The editors clearly describe the limitations of the book; it is by admission not an exhaustive inventory of all letters related to Hispania. Included are about 150 texts dating from Pope Innocent I (c. 401) to Valerius of Bierzo (c. 695). Braulio of Zaragoza is a good example: we have a modest number of Braulio’s letters, the most voluminous of their kind for Hispania for this period. The editors decided not to integrate all of them. They treat only those written to or received from Isidore of Seville, Fructuosus of Braga, Taio of Zaragoza, and one designated to Pope Honorius I. The remaining Braulio corpus needs to be consulted in other books and articles.

The overall organization is arranged in three main sections. Part I, “Hispania in its Imperial Context,” gathers the letters dating to the dissolution of the Roman Empire in the West. Part 2, bearing the name “The Arian Period,” centers on that pivotal series of events that led to the full religious unification of the peoples of Hispania under the Catholic faith. This was made official at the Third Council of Toledo (589), where King Reccared publicly abjured Arianism and professed the Catholic faith. The epistolary correspondence is a rich depository on these momentous events. The last section, Part 3, “The Visigothic Catholic Kingdom,” comprises the biggest collection of letters; the subject matter of the letters is extensive.

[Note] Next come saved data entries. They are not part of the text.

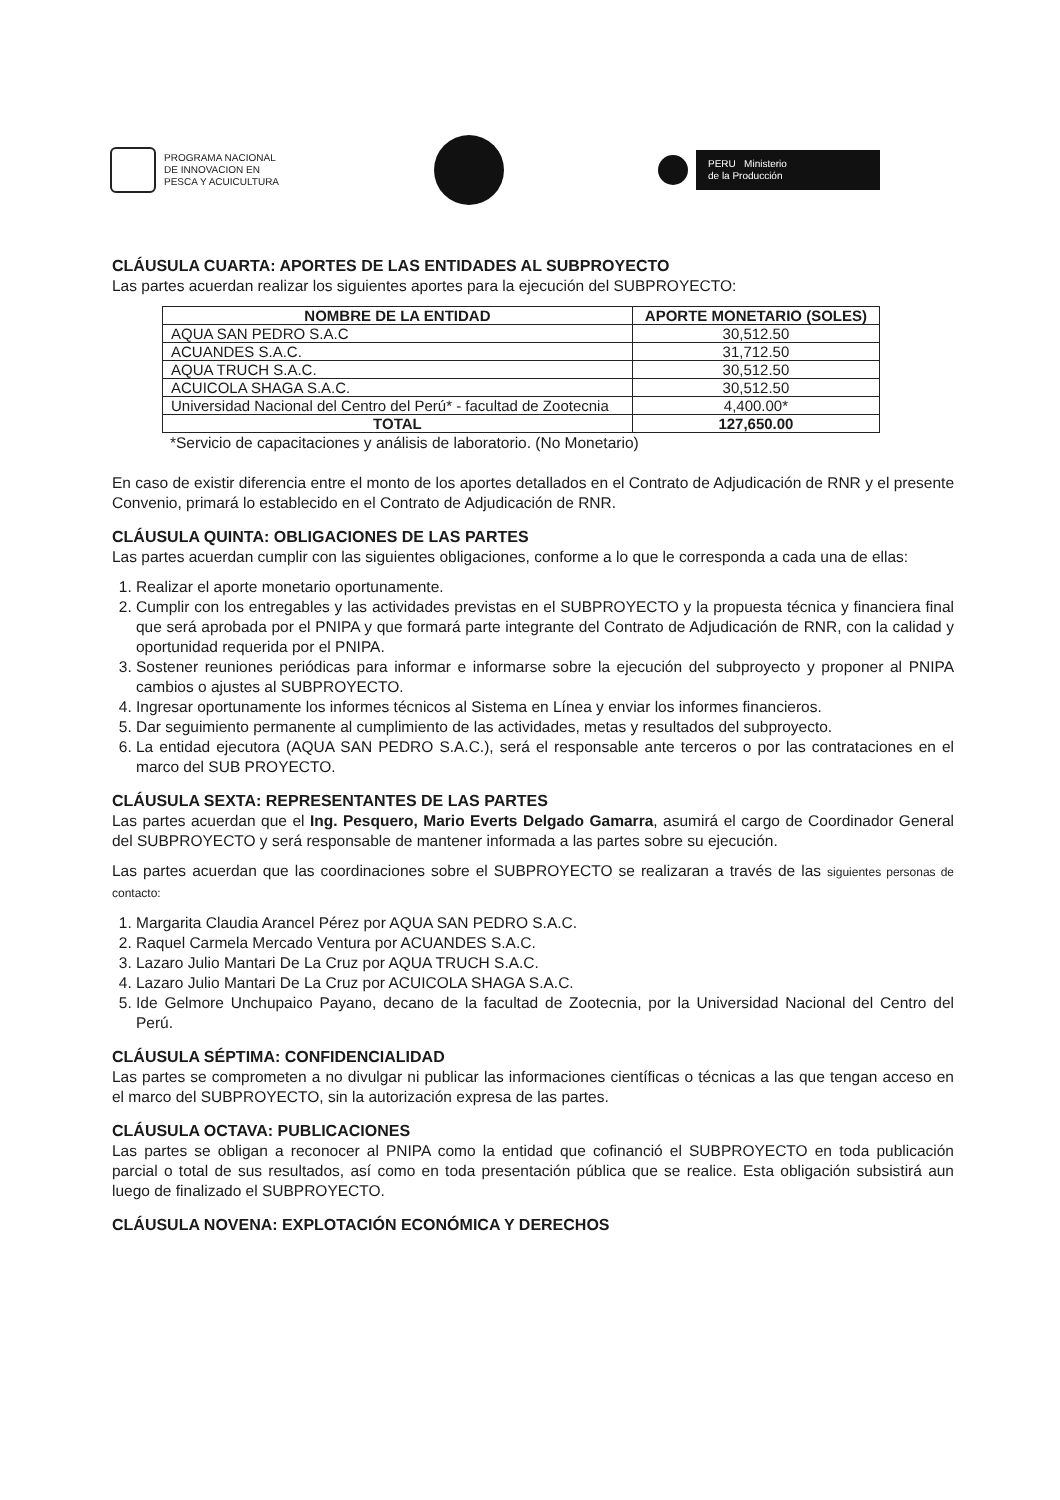PROGRAMA NACIONAL
DE INNOVACION EN
PESCA Y ACUICULTURA
PERU Ministerio
de la Producción
CLÁUSULA CUARTA: APORTES DE LAS ENTIDADES AL SUBPROYECTO
Las partes acuerdan realizar los siguientes aportes para la ejecución del SUBPROYECTO:
| NOMBRE DE LA ENTIDAD | APORTE MONETARIO (SOLES) |
| --- | --- |
| AQUA SAN PEDRO S.A.C | 30,512.50 |
| ACUANDES S.A.C. | 31,712.50 |
| AQUA TRUCH S.A.C. | 30,512.50 |
| ACUICOLA SHAGA S.A.C. | 30,512.50 |
| Universidad Nacional del Centro del Perú* - facultad de Zootecnia | 4,400.00* |
| TOTAL | 127,650.00 |
*Servicio de capacitaciones y análisis de laboratorio. (No Monetario)
En caso de existir diferencia entre el monto de los aportes detallados en el Contrato de Adjudicación de RNR y el presente Convenio, primará lo establecido en el Contrato de Adjudicación de RNR.
CLÁUSULA QUINTA: OBLIGACIONES DE LAS PARTES
Las partes acuerdan cumplir con las siguientes obligaciones, conforme a lo que le corresponda a cada una de ellas:
1. Realizar el aporte monetario oportunamente.
2. Cumplir con los entregables y las actividades previstas en el SUBPROYECTO y la propuesta técnica y financiera final que será aprobada por el PNIPA y que formará parte integrante del Contrato de Adjudicación de RNR, con la calidad y oportunidad requerida por el PNIPA.
3. Sostener reuniones periódicas para informar e informarse sobre la ejecución del subproyecto y proponer al PNIPA cambios o ajustes al SUBPROYECTO.
4. Ingresar oportunamente los informes técnicos al Sistema en Línea y enviar los informes financieros.
5. Dar seguimiento permanente al cumplimiento de las actividades, metas y resultados del subproyecto.
6. La entidad ejecutora (AQUA SAN PEDRO S.A.C.), será el responsable ante terceros o por las contrataciones en el marco del SUB PROYECTO.
CLÁUSULA SEXTA: REPRESENTANTES DE LAS PARTES
Las partes acuerdan que el Ing. Pesquero, Mario Everts Delgado Gamarra, asumirá el cargo de Coordinador General del SUBPROYECTO y será responsable de mantener informada a las partes sobre su ejecución.
Las partes acuerdan que las coordinaciones sobre el SUBPROYECTO se realizaran a través de las siguientes personas de contacto:
1. Margarita Claudia Arancel Pérez por AQUA SAN PEDRO S.A.C.
2. Raquel Carmela Mercado Ventura por ACUANDES S.A.C.
3. Lazaro Julio Mantari De La Cruz por AQUA TRUCH S.A.C.
4. Lazaro Julio Mantari De La Cruz por ACUICOLA SHAGA S.A.C.
5. Ide Gelmore Unchupaico Payano, decano de la facultad de Zootecnia, por la Universidad Nacional del Centro del Perú.
CLÁUSULA SÉPTIMA: CONFIDENCIALIDAD
Las partes se comprometen a no divulgar ni publicar las informaciones científicas o técnicas a las que tengan acceso en el marco del SUBPROYECTO, sin la autorización expresa de las partes.
CLÁUSULA OCTAVA: PUBLICACIONES
Las partes se obligan a reconocer al PNIPA como la entidad que cofinanció el SUBPROYECTO en toda publicación parcial o total de sus resultados, así como en toda presentación pública que se realice. Esta obligación subsistirá aun luego de finalizado el SUBPROYECTO.
CLÁUSULA NOVENA: EXPLOTACIÓN ECONÓMICA Y DERECHOS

After the main content, readers will find the section “Sources and Indexes.” The first is “Abbreviations of Original Sources and Modern Translations” that were consulted. The modern translations are not in this initial section; one has to consult the main bibliography to actually find them. The longest index far and away is the “Biblical Sources,” which records in detail a central component of the letters. The Bible without question was the main source for Christians for almost every aspect of life in Late Antiquity and the Middle Ages. It was the Bible that overwhelmingly formed and sustained the Weltanschauung of the entire era. All of the letters are replete with verbatim quotations from, paraphrases of, or allusions to the Bible. The “Index of Ancient Authors” incorporates church councils and by name the individual works of select authors. It aids the reader to expeditiously locate a letter, author, or source cited within a letter. The “Index of Personal Names” makes for easy location of the large number that are in the letters. There is an “Index of Toponyms, Rivers, and Lakes” that is most valuable to geographically locate the letters that are identified in the maps. The indexes are followed by the “Bibliography,” which catalogs all original sources and secondary works; for the former all significant sources are accounted for. The modern authors section of the bibliography has a peculiar alphabetical arrangement. Rather than organizing items by author’s last name first, instead they are listed by the first name of the author but still arranged alphabetically by the last name. The six maps complement the aforementioned “Index of Toponyms, Rivers, and Lakes.” They are arranged chronologically to correspond to the main sections: “Imperial Rome,” 2 maps; the “Arian Phase,” 2 maps; the “Visigothic Catholic Kingdom,” 2 maps. The second map in all three sections identifies the place names from where the letters originated or were sent to.

The three editors are to be commended for taking on this herculean task to produce what will be immediately an obligatory reference work for the epistolary correspondence of Hispania, with the understanding that it is not intended to be exhaustive. Henceforth, scholars who delve into the epistolary sources of Hispania will have in hand an essential research tool to launch their own investigations. Aesthetically it is a handsome volume; the type size is larger than normal, something older scholars will greatly appreciate, and last of all the price is quite reasonable, thus making it accessible to individuals and institutions. The publisher CSIC and the directors of the Nueva Roma series are to be lauded for publishing the book.